• [What to produce] Take the lines below beginning at the line that has "right hip: (650, 614)" and stopping after the line that has "left front paw: (167, 240)", and print them exactly as they are, with no other lines.

• [Material to process]
========================================
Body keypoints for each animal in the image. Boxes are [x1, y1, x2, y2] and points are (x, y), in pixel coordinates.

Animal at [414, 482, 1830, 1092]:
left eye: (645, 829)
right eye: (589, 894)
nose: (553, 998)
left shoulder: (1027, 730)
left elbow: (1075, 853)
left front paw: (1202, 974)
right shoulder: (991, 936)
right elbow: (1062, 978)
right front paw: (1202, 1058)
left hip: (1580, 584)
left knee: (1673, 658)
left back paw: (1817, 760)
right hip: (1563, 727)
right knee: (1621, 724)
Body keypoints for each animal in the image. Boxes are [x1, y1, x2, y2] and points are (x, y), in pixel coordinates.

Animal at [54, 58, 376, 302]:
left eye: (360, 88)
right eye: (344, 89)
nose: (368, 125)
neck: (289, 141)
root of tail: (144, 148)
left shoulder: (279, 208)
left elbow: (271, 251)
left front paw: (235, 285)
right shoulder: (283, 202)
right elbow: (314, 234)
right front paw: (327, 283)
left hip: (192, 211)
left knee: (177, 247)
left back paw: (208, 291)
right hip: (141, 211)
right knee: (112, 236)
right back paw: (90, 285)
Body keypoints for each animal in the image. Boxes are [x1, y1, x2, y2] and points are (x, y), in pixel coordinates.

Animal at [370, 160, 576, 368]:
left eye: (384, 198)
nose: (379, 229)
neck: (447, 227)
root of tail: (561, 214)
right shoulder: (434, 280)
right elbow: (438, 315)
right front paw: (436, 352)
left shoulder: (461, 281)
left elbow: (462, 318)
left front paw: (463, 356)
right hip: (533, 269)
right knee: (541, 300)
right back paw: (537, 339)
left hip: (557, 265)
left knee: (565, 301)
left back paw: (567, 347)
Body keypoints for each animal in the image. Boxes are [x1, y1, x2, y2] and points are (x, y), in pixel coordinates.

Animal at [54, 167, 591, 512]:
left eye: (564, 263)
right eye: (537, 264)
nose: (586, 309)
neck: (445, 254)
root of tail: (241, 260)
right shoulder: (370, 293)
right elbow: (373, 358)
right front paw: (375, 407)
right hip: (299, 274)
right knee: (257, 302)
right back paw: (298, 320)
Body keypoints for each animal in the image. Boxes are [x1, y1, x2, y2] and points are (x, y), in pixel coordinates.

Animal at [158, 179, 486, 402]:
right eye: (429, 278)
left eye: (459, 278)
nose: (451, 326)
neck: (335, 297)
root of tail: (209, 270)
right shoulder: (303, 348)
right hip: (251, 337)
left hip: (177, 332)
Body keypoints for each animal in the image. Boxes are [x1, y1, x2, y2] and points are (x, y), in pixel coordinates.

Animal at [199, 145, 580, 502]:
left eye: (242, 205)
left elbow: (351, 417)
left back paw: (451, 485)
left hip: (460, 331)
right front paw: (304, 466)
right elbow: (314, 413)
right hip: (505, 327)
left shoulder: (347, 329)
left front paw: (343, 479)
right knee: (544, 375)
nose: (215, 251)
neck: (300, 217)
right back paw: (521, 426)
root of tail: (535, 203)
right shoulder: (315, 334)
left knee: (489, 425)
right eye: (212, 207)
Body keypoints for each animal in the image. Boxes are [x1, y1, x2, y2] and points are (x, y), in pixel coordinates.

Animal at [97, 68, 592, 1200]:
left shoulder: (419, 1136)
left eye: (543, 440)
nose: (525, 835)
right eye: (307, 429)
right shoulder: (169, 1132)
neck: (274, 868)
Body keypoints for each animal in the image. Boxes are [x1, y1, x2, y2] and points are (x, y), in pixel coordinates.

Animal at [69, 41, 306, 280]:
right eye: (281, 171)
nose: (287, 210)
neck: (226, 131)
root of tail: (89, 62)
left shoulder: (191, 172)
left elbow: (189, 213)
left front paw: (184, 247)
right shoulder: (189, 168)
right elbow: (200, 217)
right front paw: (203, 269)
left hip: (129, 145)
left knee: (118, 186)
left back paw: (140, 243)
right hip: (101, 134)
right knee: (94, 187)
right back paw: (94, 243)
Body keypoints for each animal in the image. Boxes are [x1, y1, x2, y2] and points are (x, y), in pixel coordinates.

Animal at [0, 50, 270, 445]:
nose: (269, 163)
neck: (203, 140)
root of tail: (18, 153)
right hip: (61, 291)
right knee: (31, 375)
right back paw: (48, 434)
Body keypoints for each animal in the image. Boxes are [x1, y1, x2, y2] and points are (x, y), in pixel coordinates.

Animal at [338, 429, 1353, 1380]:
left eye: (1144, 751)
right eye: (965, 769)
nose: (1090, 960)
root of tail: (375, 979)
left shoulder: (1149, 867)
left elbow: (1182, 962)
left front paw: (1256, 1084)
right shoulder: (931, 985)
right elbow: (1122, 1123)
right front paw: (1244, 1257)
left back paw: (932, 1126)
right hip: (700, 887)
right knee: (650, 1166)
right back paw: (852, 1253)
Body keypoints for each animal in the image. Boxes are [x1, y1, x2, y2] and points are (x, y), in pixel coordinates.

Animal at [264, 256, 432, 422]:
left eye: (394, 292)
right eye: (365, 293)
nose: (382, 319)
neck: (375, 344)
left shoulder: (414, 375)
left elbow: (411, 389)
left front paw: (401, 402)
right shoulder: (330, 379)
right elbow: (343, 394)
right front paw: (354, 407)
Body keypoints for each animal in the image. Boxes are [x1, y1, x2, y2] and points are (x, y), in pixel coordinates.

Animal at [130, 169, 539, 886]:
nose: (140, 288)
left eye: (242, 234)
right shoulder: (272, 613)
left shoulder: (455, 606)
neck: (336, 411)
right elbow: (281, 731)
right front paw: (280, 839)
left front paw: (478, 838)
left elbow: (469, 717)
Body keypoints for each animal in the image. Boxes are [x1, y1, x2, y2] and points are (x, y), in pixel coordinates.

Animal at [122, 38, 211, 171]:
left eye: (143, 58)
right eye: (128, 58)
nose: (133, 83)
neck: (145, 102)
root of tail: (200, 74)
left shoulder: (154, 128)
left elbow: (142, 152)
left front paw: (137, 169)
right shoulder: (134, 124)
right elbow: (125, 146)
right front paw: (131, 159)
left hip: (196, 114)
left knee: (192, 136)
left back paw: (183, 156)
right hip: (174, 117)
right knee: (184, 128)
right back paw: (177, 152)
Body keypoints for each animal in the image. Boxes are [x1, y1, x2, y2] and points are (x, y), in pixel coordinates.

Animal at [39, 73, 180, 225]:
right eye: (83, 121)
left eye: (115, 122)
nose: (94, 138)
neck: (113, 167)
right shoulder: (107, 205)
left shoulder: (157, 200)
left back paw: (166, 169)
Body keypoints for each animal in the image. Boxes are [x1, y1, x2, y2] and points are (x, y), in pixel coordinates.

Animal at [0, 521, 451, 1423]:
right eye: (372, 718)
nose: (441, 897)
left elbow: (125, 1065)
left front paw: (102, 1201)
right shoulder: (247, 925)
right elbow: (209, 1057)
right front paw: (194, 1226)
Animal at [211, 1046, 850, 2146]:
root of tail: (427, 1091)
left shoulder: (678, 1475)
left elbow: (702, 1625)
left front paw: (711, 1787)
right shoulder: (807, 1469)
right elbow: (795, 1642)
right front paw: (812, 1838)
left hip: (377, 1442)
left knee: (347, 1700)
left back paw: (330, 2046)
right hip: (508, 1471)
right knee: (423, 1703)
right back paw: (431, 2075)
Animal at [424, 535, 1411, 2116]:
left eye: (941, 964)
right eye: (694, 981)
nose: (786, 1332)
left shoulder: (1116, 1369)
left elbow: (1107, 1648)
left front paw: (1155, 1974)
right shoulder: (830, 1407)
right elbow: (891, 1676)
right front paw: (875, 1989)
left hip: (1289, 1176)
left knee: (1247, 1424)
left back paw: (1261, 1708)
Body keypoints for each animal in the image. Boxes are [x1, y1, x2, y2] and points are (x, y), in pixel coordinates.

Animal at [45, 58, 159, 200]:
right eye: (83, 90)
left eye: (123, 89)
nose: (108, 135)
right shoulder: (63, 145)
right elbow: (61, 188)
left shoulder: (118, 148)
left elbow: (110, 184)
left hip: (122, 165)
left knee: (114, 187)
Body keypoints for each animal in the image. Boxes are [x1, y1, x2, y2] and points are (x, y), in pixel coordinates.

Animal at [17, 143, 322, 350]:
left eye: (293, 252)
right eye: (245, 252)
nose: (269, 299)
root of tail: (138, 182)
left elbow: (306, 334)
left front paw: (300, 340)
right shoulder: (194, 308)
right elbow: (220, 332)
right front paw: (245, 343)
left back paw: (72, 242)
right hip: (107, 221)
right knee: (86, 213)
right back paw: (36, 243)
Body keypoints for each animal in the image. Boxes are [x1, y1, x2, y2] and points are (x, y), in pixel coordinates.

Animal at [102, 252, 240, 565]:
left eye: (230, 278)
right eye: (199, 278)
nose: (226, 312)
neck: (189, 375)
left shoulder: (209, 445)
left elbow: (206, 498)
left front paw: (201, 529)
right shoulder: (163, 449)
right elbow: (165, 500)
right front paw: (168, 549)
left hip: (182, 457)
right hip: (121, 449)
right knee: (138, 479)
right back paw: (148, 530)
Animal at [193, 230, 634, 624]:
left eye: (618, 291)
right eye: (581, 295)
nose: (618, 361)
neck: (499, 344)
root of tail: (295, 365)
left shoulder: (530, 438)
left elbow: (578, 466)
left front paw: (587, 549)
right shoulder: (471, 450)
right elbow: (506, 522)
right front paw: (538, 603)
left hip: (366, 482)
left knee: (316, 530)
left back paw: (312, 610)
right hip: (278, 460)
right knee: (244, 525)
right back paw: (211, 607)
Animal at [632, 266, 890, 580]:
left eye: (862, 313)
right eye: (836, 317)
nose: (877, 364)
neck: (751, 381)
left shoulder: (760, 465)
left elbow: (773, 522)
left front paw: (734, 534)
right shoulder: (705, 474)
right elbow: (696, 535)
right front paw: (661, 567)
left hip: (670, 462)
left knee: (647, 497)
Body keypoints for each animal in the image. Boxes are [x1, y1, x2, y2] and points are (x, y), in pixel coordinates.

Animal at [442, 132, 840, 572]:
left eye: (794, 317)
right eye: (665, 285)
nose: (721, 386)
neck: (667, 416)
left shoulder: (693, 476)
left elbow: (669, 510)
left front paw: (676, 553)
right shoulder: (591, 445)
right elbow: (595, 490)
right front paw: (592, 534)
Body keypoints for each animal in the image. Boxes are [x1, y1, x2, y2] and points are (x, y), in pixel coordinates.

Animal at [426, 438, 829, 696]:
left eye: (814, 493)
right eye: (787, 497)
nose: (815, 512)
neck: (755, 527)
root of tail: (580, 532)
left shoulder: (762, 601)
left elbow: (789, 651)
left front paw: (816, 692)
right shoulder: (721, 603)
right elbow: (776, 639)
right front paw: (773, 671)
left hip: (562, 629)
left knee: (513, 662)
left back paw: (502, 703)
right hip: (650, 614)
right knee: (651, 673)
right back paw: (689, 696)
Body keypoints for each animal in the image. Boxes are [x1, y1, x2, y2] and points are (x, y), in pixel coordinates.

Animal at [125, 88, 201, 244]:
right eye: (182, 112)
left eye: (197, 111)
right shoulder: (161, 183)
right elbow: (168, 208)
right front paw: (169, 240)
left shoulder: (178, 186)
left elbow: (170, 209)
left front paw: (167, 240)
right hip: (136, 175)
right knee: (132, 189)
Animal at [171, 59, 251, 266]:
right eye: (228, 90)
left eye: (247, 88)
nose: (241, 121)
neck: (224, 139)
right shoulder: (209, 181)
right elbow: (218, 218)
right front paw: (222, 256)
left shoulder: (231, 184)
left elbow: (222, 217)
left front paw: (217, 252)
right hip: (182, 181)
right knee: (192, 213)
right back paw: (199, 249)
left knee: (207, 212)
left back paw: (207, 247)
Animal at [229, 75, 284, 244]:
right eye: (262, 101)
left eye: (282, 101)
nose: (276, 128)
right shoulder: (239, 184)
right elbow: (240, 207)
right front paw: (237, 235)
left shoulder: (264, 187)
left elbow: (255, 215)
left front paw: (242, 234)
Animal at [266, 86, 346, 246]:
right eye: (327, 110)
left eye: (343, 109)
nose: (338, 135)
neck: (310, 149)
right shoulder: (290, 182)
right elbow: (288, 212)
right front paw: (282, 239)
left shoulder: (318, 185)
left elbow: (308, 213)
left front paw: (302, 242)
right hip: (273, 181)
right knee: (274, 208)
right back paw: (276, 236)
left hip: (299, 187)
========================================
• [Written reply]
right hip: (650, 614)
right knee: (651, 673)
right back paw: (689, 696)
Body keypoints for each animal in the image. Boxes are [x1, y1, x2, y2] and points are (x, y), in pixel coordinates.

Animal at [125, 88, 201, 244]:
right eye: (182, 112)
left eye: (197, 111)
right shoulder: (161, 183)
right elbow: (168, 208)
right front paw: (169, 240)
left shoulder: (178, 186)
left elbow: (170, 209)
left front paw: (167, 240)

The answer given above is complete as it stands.